PROBLEM DESCRIPTION.
Pick out every line below that contains the word "Kaçağı". Case counts.

INPUT DATA.
********
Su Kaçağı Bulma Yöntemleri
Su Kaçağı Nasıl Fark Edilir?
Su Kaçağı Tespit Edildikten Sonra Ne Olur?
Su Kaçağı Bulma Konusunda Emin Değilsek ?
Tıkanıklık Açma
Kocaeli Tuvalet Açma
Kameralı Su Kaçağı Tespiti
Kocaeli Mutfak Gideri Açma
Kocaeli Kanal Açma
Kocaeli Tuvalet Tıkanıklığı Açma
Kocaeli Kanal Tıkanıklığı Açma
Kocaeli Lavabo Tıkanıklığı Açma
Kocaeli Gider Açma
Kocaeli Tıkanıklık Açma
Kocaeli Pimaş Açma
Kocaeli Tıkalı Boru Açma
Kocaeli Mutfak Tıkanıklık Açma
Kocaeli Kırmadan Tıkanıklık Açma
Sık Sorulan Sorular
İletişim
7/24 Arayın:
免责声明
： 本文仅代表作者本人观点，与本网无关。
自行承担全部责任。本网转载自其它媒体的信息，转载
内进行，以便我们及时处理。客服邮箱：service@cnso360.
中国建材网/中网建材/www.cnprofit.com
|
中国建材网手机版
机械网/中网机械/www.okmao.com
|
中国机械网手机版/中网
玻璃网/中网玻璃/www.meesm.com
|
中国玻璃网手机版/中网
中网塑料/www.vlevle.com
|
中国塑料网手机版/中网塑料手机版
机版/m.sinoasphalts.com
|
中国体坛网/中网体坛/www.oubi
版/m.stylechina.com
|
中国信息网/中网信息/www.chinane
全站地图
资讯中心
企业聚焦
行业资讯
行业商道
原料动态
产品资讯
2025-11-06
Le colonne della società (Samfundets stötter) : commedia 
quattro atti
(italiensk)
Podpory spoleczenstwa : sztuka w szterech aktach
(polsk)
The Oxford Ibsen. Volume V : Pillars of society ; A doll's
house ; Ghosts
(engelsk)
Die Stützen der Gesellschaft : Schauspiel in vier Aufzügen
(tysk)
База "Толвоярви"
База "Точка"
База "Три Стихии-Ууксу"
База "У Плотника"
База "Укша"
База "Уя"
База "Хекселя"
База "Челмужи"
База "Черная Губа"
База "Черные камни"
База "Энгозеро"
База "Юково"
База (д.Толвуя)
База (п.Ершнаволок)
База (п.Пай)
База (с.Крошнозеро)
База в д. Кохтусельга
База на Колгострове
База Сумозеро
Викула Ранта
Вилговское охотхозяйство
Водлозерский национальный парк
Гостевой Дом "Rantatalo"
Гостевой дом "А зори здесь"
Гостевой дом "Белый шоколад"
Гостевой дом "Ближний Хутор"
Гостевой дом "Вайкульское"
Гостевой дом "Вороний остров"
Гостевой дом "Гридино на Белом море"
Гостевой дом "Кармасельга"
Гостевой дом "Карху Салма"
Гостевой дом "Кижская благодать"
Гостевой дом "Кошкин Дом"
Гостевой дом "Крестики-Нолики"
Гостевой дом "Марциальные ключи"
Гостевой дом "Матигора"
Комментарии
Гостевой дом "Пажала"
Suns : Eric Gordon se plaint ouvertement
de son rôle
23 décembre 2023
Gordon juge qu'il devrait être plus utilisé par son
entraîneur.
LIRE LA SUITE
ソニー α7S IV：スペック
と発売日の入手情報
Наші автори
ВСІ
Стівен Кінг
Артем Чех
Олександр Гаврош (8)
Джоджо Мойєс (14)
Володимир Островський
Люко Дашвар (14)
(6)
********
SOLUTION FOR THIS TASK.
Su Kaçağı Bulma Yöntemleri
Su Kaçağı Nasıl Fark Edilir?
Su Kaçağı Tespit Edildikten Sonra Ne Olur?
Su Kaçağı Bulma Konusunda Emin Değilsek ?
Kameralı Su Kaçağı Tespiti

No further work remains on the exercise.